1. Check in with your net worth. Login to your Blueleaf (if you are a Capstone client) account to see the balances of your accounts. Don’t forget to add accounts from other institutions (investment, savings, or retirement accounts) to that program so that everything in one place. If you aren’t a Capstone client (yet) there are tons of online tools such as Status Money. Also, consider other assets you have including property or insurance policies. While it feels better to only look at assets, it is important to consider what you owe (liabilities) including your mortgage, car loans, student loans, credit cards, or other. While helping you with this is part of the service we offer you, if you would like to do it yourself and need a template let us know and we will send one along.
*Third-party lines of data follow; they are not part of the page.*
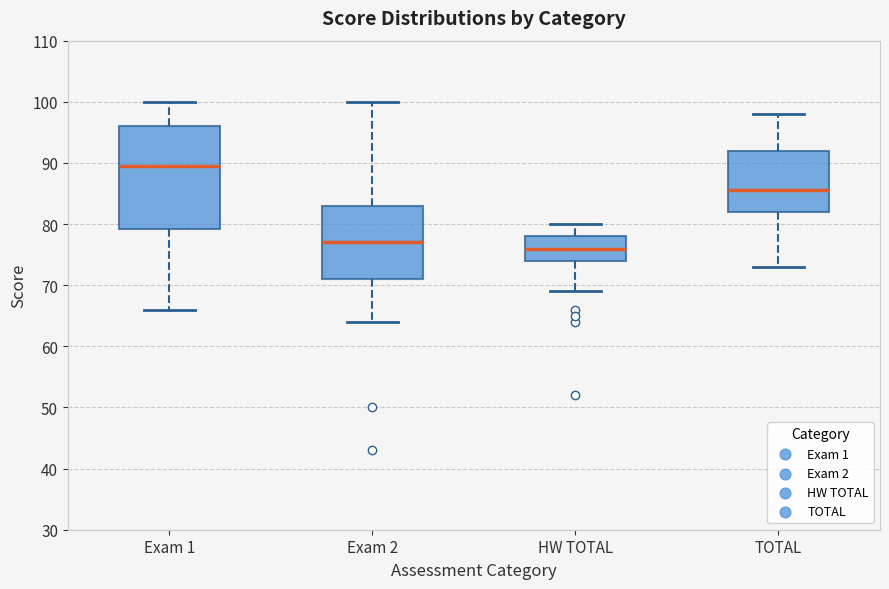

Reading left to right, transcribe this box plot: for each box, give where its median line is, the range the box spans, and where its two whiskers end, as read against the y-axis. The values are not printed on the chart, so give them approximately, as read against the axis.

Exam 1: median 90, box 79 to 96, whiskers 66 to 100
Exam 2: median 77, box 71 to 83, whiskers 64 to 100
HW TOTAL: median 76, box 74 to 78, whiskers 69 to 80
TOTAL: median 86, box 82 to 92, whiskers 73 to 98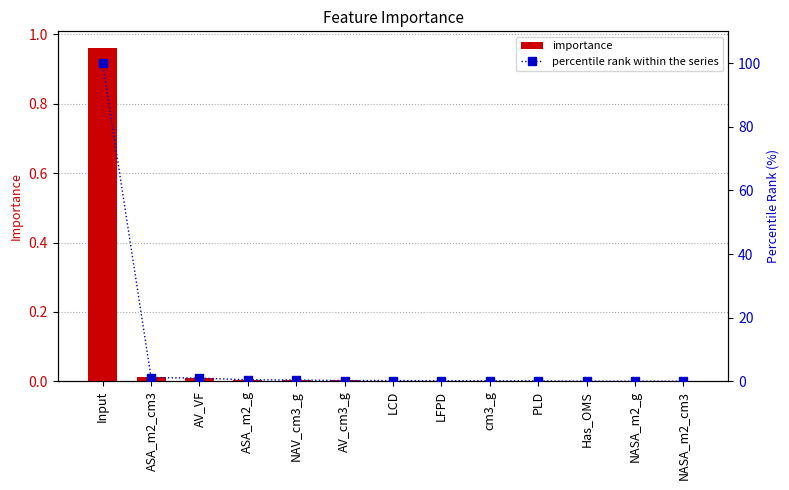

What is the label of the 10th bar from the left?

PLD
Hint: If you track this every year you will notice an improvement if you keep the end in mind. Ideally, your liabilities will decrease and your assets will increase.


2. Take a hard look at your liabilities. How are you doing paying these off? Do you need extra encouragement or help planning an attack? Is paying off your home something that you want to accomplish? Make a plan on how you will address the money you owe.


Hint: Ask for help! There are tons of resources and even friends can act as an accountability tool in keeping on track to pay down debt.


3. Create a spending plan! I started referring to my family’s budget as a “spending plan.” “Budget” suggests that resources are scarce and limited, thus I am limited. Using the term “spending plan” allows me to view my resources in terms of abundance and I get to determine how I would like to spend the resources I have and make sure that is reflective of my family’s values. I like to create a monthly budget. It requires that my family check-in every month with our goals and progress. It also keeps us “in-check” so we aren’t going bananas with extra spending and helps us plan for expenses we anticipate. I often help clients start this process. I love it! Please let me know if you would like help or a coach in the process. There are plenty of simple templates and online tools to use that I can share.


Hint: Again, ask for help. Different tools stick with different people. Ask around to see what those around you use and give something a try for three months. You can do anything for three months.


4. Get real with saving! Save at least 10% of your income every year. Use this money to establish an emergency fund, pay down debt, or contribute to your retirement plan. If you already have an emergency fund and no debt maximize contributions to retirement accounts such as 401k plans and Roth IRAs. If you can’t afford to maximize your 401k, contribute at least enough to qualify for your employer’s match, if available.


Hint: If you are already contributing to your retirement consider increasing it a percentage. Or, if you qualify, open a Roth. Your future self with love you.


5. Take a look at your insurance coverage so that you have adequate coverage. You might find that you don’t have enough or you are paying for insurance you no longer need.


Hint: Do a comprehensive review when major life changes occur or every three years.


6. Review your estate plan. If you don’t have a will, perhaps it is time? If you do have one, review it and decide if there are any changes that need to be made. Review your beneficiaries on all of your accounts.


Hint: It is worth it to assure your ducks are in order in the event of your death. It is like going to an annual exam at the doctor. Just do it… and then treat yourself to a delicious dinner!